About this exercise:
Entries follow. Give back exactly the lines starting at the one containing "left wrist: (673, 757, -1)" and ending at the one containing "left hip: (935, 812, 9)", and no other lines.

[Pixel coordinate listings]
"""

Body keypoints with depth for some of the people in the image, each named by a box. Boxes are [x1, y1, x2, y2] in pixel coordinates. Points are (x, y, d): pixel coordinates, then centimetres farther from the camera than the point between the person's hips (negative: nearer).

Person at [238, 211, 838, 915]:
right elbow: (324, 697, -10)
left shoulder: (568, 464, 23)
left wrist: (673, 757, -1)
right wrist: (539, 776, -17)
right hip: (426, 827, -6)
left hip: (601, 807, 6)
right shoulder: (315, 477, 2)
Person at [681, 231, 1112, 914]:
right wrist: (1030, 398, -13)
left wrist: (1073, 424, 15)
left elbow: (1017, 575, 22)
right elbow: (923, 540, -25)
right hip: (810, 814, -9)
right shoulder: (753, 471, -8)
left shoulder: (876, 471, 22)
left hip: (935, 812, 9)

"""
"""

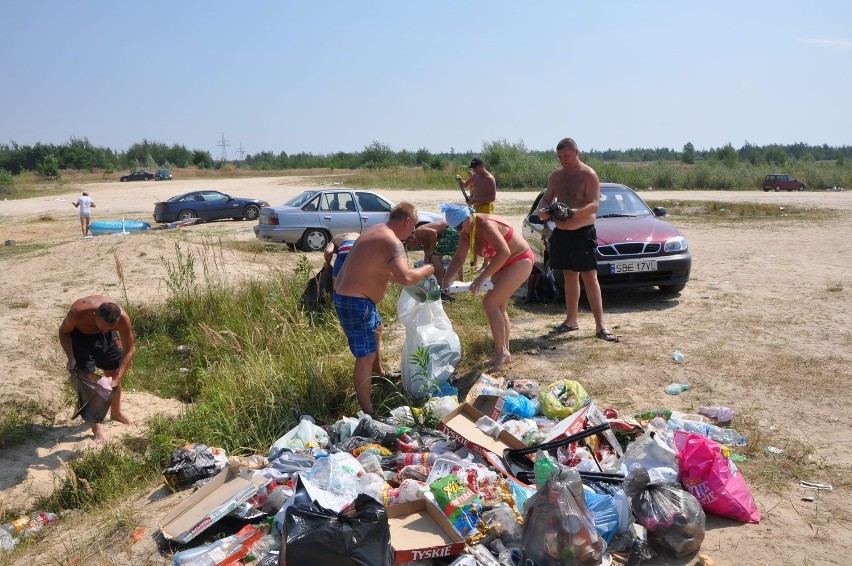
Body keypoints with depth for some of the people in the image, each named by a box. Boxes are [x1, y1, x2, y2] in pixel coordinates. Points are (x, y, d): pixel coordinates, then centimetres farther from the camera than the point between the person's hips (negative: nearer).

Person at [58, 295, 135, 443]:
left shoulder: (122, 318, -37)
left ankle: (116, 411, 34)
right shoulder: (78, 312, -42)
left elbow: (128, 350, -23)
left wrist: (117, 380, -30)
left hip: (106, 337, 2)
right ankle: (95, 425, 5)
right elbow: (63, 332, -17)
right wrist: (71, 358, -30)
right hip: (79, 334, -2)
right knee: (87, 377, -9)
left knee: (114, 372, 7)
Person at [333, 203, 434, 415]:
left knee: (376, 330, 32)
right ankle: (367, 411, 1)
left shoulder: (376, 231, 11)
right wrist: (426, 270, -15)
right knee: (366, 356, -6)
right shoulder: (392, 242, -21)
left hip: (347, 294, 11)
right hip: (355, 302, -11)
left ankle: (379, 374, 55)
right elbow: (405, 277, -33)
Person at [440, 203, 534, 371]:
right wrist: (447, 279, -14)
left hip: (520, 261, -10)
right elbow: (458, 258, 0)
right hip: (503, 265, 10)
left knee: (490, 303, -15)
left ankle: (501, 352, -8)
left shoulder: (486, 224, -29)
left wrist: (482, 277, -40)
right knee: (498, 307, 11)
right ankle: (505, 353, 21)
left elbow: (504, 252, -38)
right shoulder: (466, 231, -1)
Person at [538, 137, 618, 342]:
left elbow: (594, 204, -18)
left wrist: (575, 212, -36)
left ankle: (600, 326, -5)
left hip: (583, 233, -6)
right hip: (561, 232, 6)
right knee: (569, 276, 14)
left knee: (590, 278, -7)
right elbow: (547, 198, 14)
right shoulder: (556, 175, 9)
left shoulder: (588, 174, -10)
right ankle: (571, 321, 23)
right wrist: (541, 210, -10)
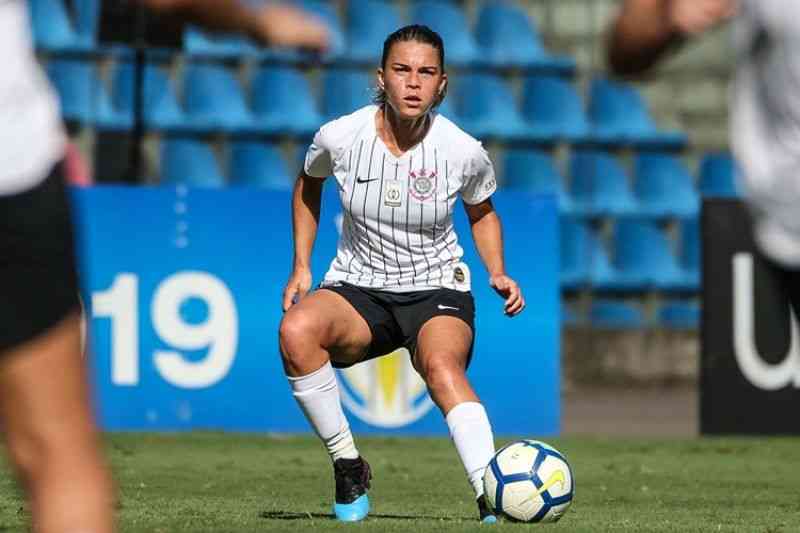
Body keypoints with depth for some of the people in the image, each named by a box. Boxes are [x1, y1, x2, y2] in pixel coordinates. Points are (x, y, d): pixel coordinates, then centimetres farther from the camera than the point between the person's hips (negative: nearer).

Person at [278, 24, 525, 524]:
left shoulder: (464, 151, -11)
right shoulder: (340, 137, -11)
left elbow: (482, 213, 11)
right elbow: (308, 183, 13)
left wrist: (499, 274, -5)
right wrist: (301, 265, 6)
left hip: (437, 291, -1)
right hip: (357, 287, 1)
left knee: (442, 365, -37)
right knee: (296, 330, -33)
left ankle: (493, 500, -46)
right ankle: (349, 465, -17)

"""

Task output:
left wrist: (673, 757, -1)
right wrist: (539, 776, -17)
right hip: (426, 827, -6)
left hip: (601, 807, 6)
right shoulder: (315, 477, 2)
Person at [681, 231, 1112, 914]:
right wrist: (1030, 398, -13)
left wrist: (1073, 424, 15)
left elbow: (1017, 575, 22)
right elbow: (923, 540, -25)
right hip: (810, 814, -9)
right shoulder: (753, 471, -8)
left shoulder: (876, 471, 22)
left hip: (935, 812, 9)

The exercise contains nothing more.